As part of the coup-proofing measures, Mnangagwa on Tuesday promised to give the country's military salary upgrades and other benefits as part of a package to cushion them against the skyrocketing inflation, while urging the rest of the civil servants and hard-pressed citizens to remain patient as his government struggles to fix the economy.
He was speaking during the Defence Forces Day commemorations at the National Sports Stadium in Harare.
"My administration remains committed to improving the conditions of service of our armed forces. My government is aware that our defence force is equally affected by economic difficulties faced by the general citizenry.
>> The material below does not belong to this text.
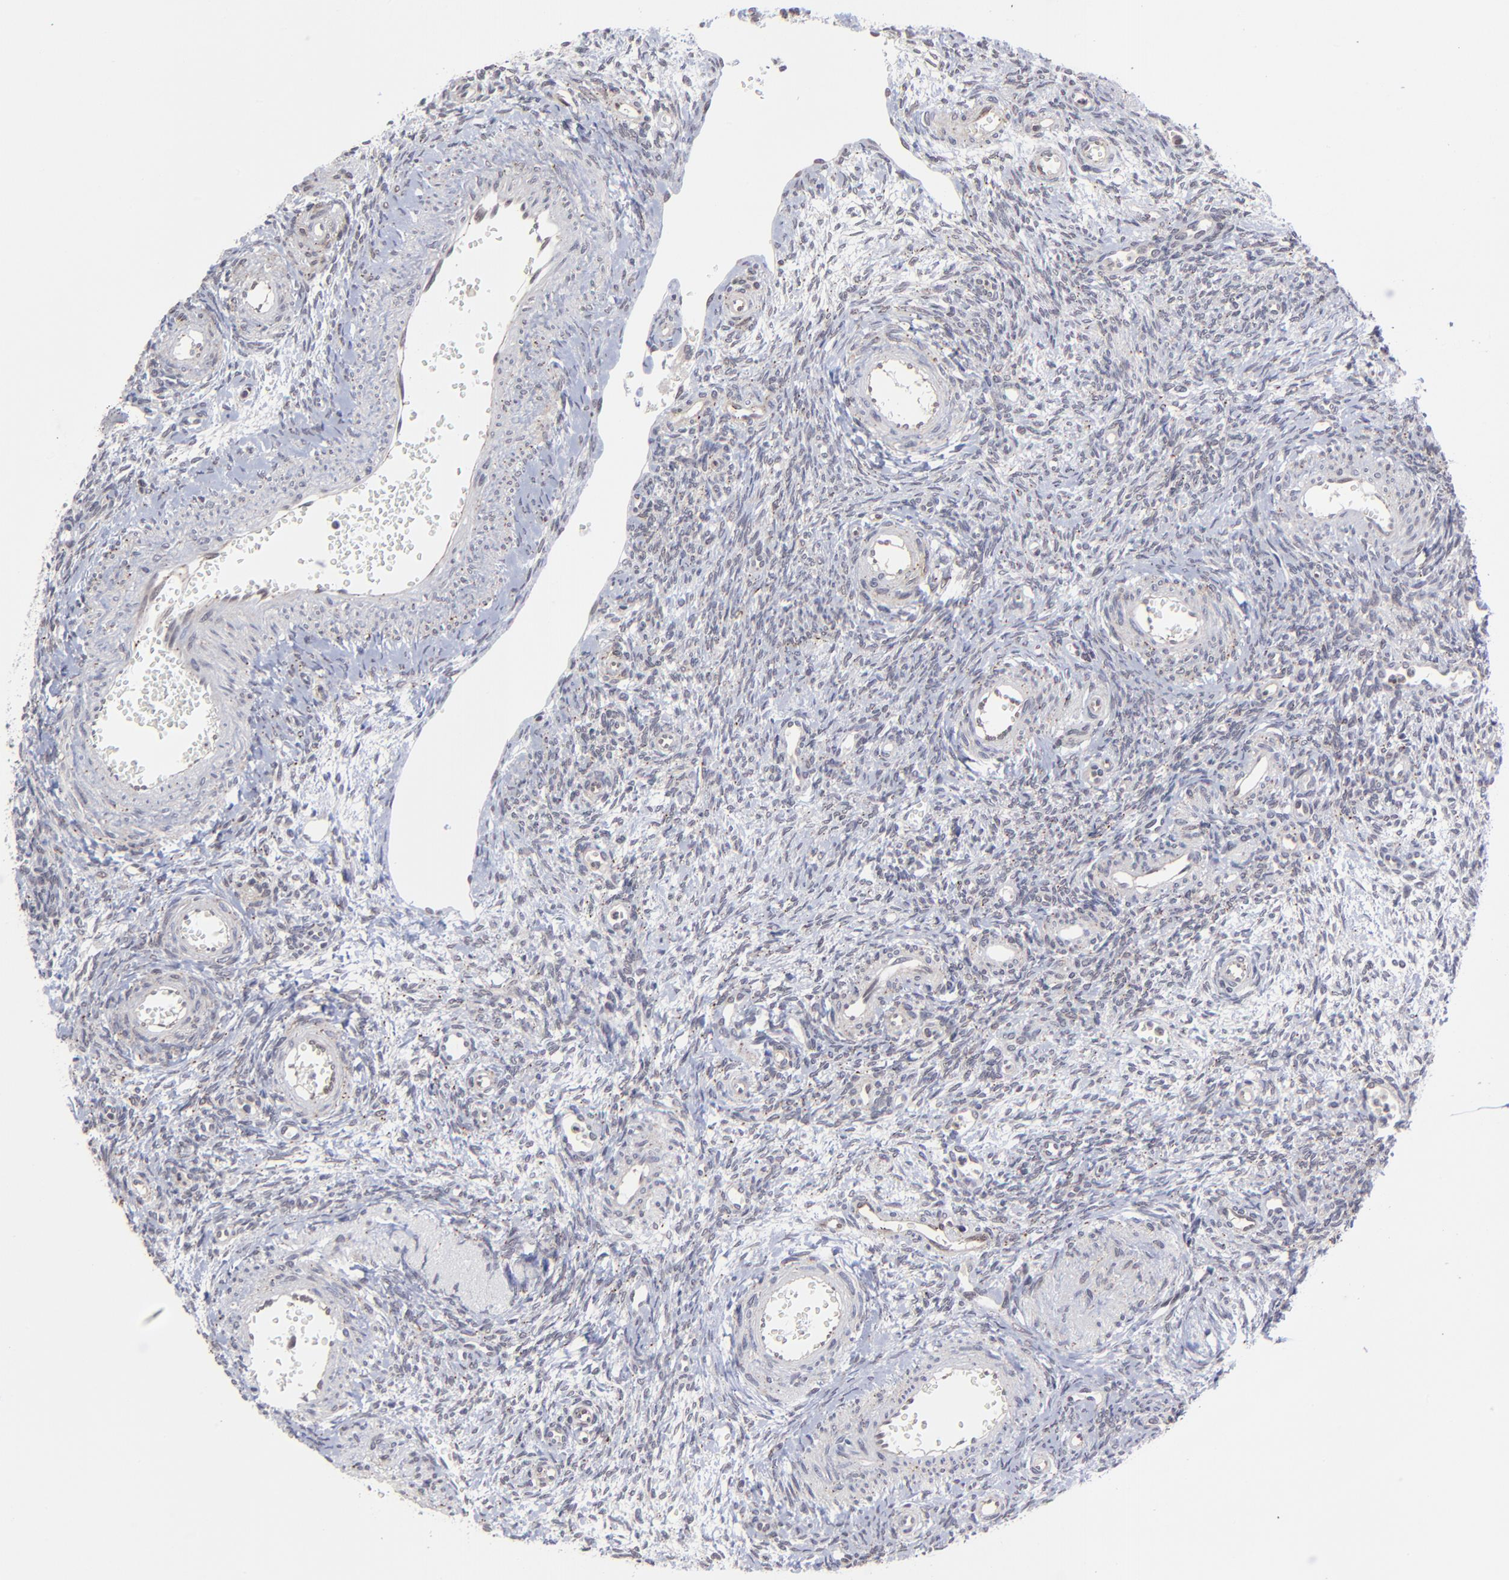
{"staining": {"intensity": "moderate", "quantity": "25%-75%", "location": "nuclear"}, "tissue": "ovary", "cell_type": "Follicle cells", "image_type": "normal", "snomed": [{"axis": "morphology", "description": "Normal tissue, NOS"}, {"axis": "topography", "description": "Ovary"}], "caption": "This is a photomicrograph of immunohistochemistry (IHC) staining of normal ovary, which shows moderate positivity in the nuclear of follicle cells.", "gene": "ZNF419", "patient": {"sex": "female", "age": 39}}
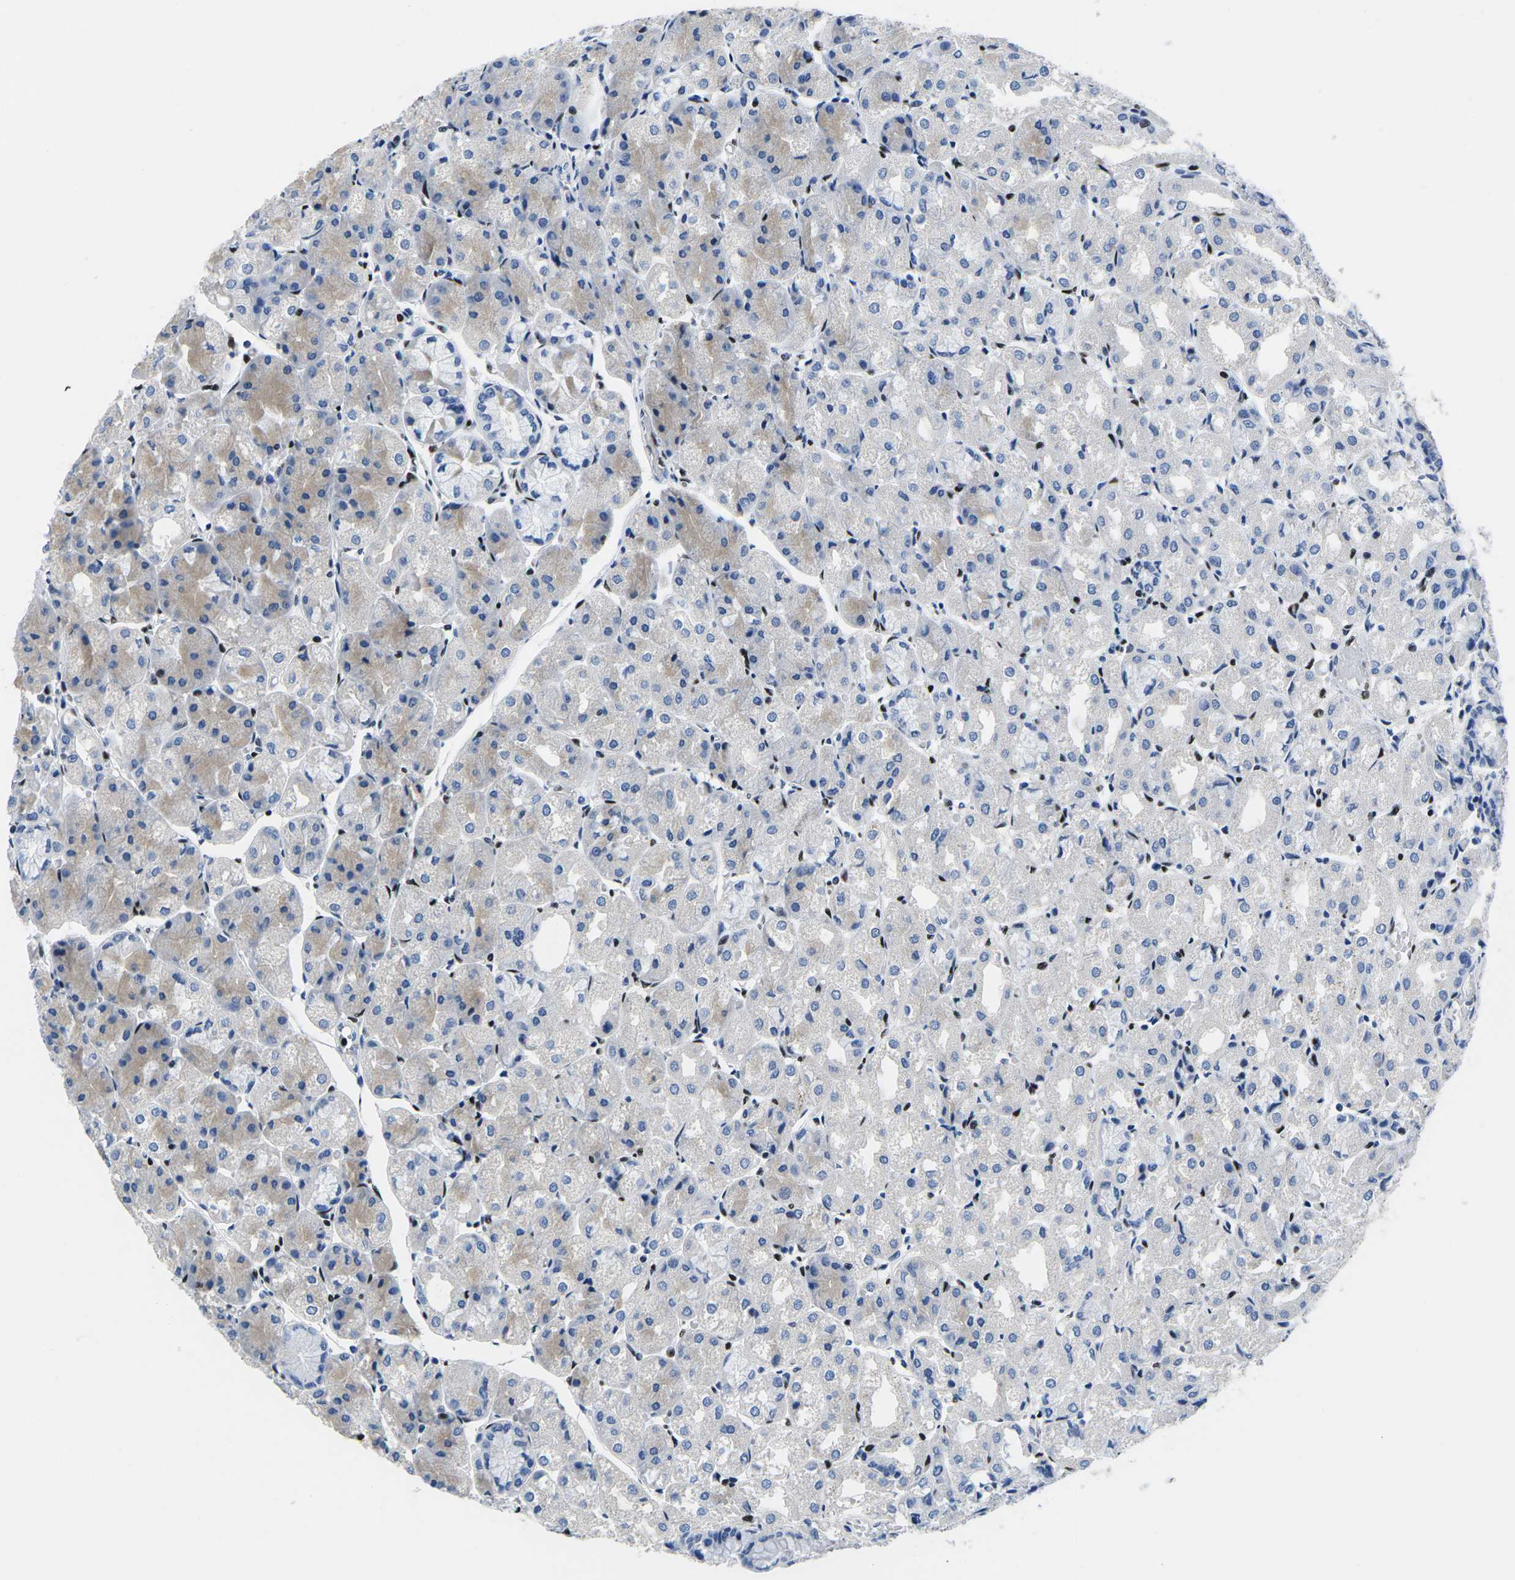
{"staining": {"intensity": "strong", "quantity": "25%-75%", "location": "cytoplasmic/membranous,nuclear"}, "tissue": "stomach", "cell_type": "Glandular cells", "image_type": "normal", "snomed": [{"axis": "morphology", "description": "Normal tissue, NOS"}, {"axis": "topography", "description": "Stomach, upper"}], "caption": "IHC (DAB (3,3'-diaminobenzidine)) staining of unremarkable stomach shows strong cytoplasmic/membranous,nuclear protein positivity in about 25%-75% of glandular cells.", "gene": "ATF1", "patient": {"sex": "male", "age": 72}}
Efforts are at an advanced stage to reintroduce the military salary concept," Mnangagwa said.
Soldiers and other members of the security forces have not been spared the impact of the current economic implosion which has seen prices of basic goods and services rising beyond common affordability.
Security sector sources say there are growing fears within Mnangagwa's administration that disgruntled rank and file security forces members might be tempted to sympathise or even embrace the protests after calls for today's mass street demonstrations by the opposition MDC.
Besides the special treatment on salaries, benefits and promises of accommodation, Mnangagwa has been purging senior military officers he does not trust, while also promoting his close allies.
One of the coup-proofing methods Mnangagwa has used is to ensure there are a series of promotions within the military and commanders enjoy huge perks and other spoils of patronage.
His daring manoeuvres in February this year to reshuffle and redeploy critical personnel and commanders in strategic military positions have triggered fears of purges among troops that staged the 2017 coup and facilitated his dramatic rise to power.
Senior commanders retired in February and given diplomatic re-assignments include Major-General Anselem Sanyatwe, who was commander of the Presidential Guard; former Zimbabwe National Army (ZNA) chief-of-staff (administration) Douglas Nyikayaramba, chief-of-staff responsible for service personnel and logistics Major-General Martin Chedondo, and Air Vice-Marshal Sheba Shumbayawonda.
Mnangagwa also made changes to the Presidential Guard and Mechanised Brigade, the two brigades which played the most critical role in the coup.
Security sources told the Zimbabwe Independent at the time that Mnangagwa's move was designed and calculated to contain and diminish Chiwenga's political ambitions.
Chiwenga was the commander of the Zimbabwe Defence Forces (ZDF) during the 2017 coup which catapulted Mnangagwa into power. He was the ZDF commander from 2004 up to the time of the 2017 coup
Disgruntlement has, however, returned to the rank and file of the military after the coup over Mnangagwa's failure to resolve the current economic crisis. Many Zimbabweans, including those in the security sector, are complaining that life has become harder under the Mnangagwa administration than it was under Mugabe. This has culminated in today's planned protests.
Mnangagwa's decision to cushion the military, leaving out other civil servants, has raised eyebrows, although government officials say it betrays his fear of another coup.
Teachers, who form the bulk of the civil service, and health sector employees who have been clamouring for salary increments were not mentioned in the new measures.
Doctors on Wednesday gave a 21-day notice to go on strike, saying they were now incapacitated and could no longer report for duty.
Mnangagwa could be plucking a leaf from his mentor, Mugabe, who also used promotions within the military, while also ensuring that senior officials are afforded luxuries such as top-of-the-range vehicles and other opulent perks to keep them silent, content and ready to crush dissent.
That, however, failed to save Mugabe from being ultimately toppled through a coup.